→ **What to produce**
Filter the lines below, keeping each one that holds "align".

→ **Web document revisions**

'''

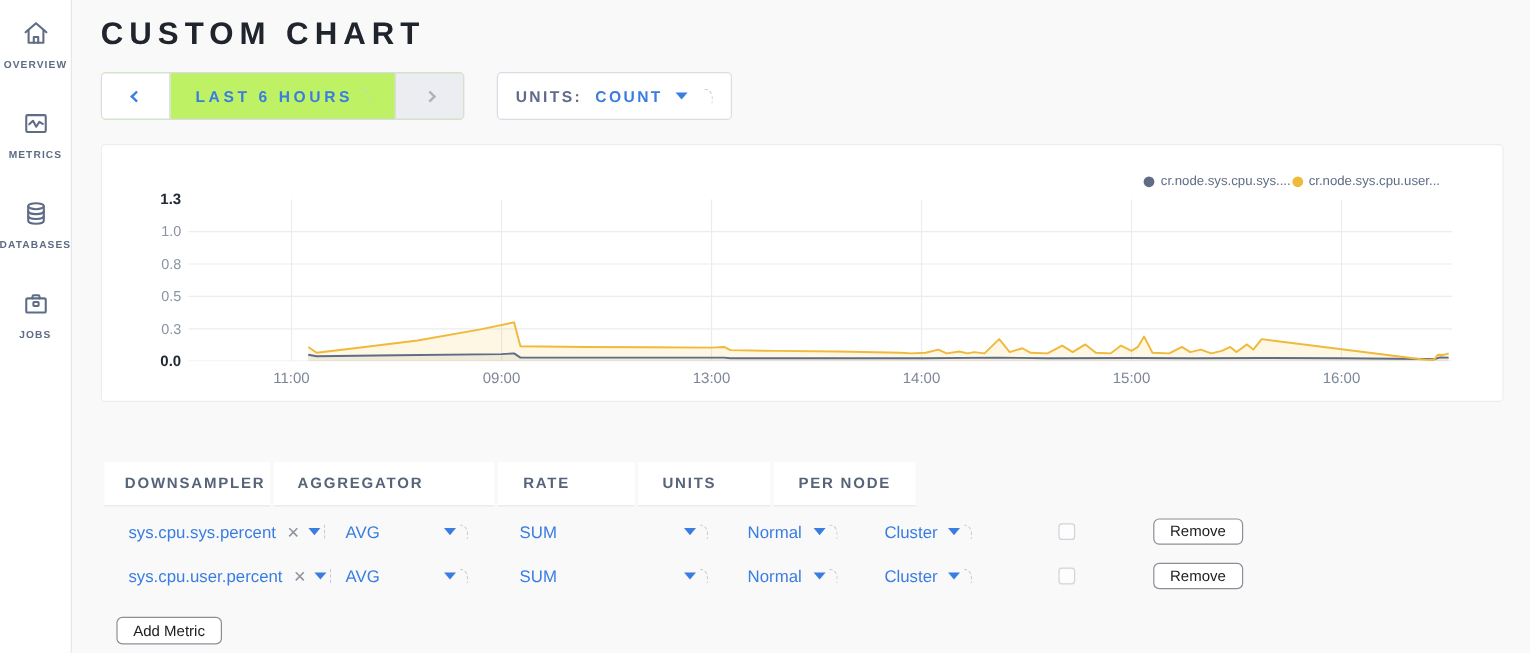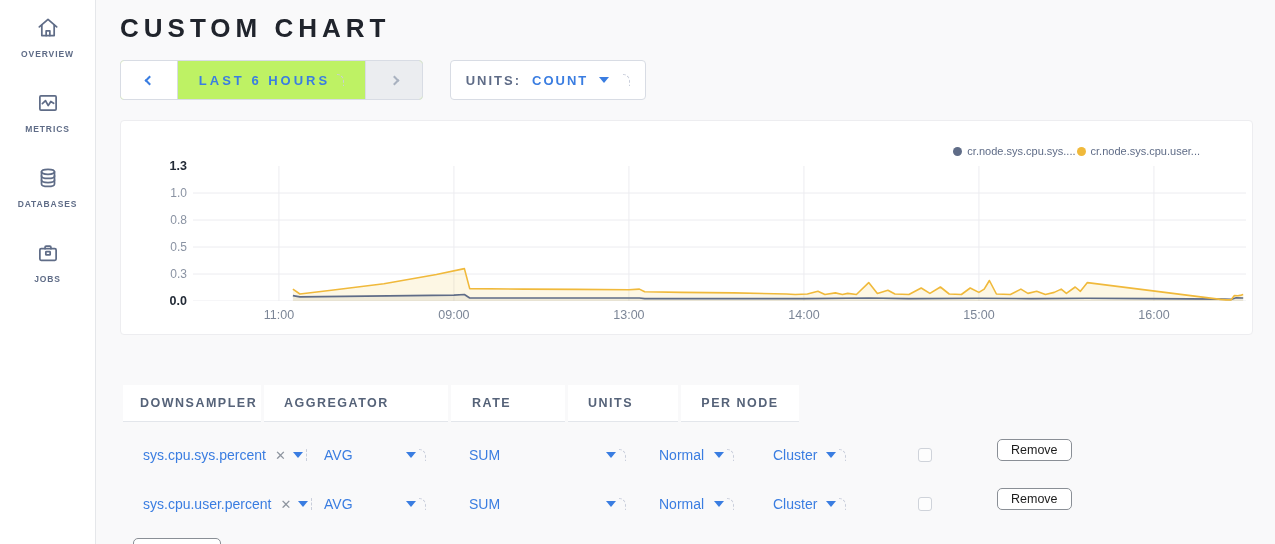--- a/index.html
+++ b/index.html
@@ -6,21 +6,21 @@
   html,body { margin:0; padding:0; }
   body {
     width:1275px; height:544px; overflow:hidden;
     background:#f9f9fa;
     font-family:"Liberation Sans", sans-serif;
   }
   .app { display:flex; width:1275px; height:544px; }
 
   
   .sidebar {
-    width:96px; height:544px; background:#ffffff;
+    width:60px; height:544px; background:#ffffff;
     border-right:1px solid #e5e7ea;
     padding-top:14px;
     display:flex; flex-direction:column; align-items:center; gap:30px;
     flex-shrink:0;
   }
   .side-item { display:flex; flex-direction:column; align-items:center; gap:7px; cursor:pointer; width:100%; }
   .side-item .icon { width:28px; height:28px; display:flex; align-items:center; justify-content:center; }
   .side-item .label { font-size:8.5px; font-weight:bold; letter-spacing:0.9px; color:#5f6c87; }
 
   
@@ -92,21 +92,21 @@
   .th {
     background:#fff; border-bottom:1px solid #e3e6eb; height:37px;
     display:flex; align-items:center;
     font-size:12.5px; font-weight:bold; letter-spacing:1.5px; color:#566379;
   }
   .c1 { width:182px; } .c2 { width:138px; } .c3 { width:184px; }
   .c4 { width:114px; } .c5 { width:110px; } .c6 { width:118px; }
   .th.c1 { padding-left:19px; } .th.c2 { padding-left:17px; } .th.c3 { padding-left:20px; }
   .th.c4 { padding-left:21px; } .th.c5 { padding-left:20px; }
   .th.c6 { justify-content:center; }
-  .row { display:flex; gap:3px; margin-left:3px; height:32px; margin-top:17px; }
+  .row { display:flex; gap:3px; margin-left:3px; align-items:center; height:32px; margin-top:5px; }
   .cell { display:flex; align-items:center; height:100%; }
   .sel { display:flex; align-items:center; cursor:pointer; }
   .sel .sel-text { color:#3a7de1; font-size:14px; white-space:nowrap; }
   .sel .spacer { flex:1; }
   .sel .x-close { color:#8e959f; font-size:13px; margin-left:9px; cursor:pointer; }
   .sel .caret-down { margin-left:7px; }
   .sel-metric      { margin-left:20px; width:162px; }
   .sel-downsampler { margin-left:16px; width:102px; }
   .sel-aggregator  { margin-left:20px; width:157px; }
   .sel-rate        { margin-left:23px; width:75px; }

'''

→ **Task response**
     display:flex; flex-direction:column; align-items:center; gap:30px;
   .side-item { display:flex; flex-direction:column; align-items:center; gap:7px; cursor:pointer; width:100%; }
   .side-item .icon { width:28px; height:28px; display:flex; align-items:center; justify-content:center; }
     display:flex; align-items:center;
+  .row { display:flex; gap:3px; margin-left:3px; align-items:center; height:32px; margin-top:5px; }
   .cell { display:flex; align-items:center; height:100%; }
   .sel { display:flex; align-items:center; cursor:pointer; }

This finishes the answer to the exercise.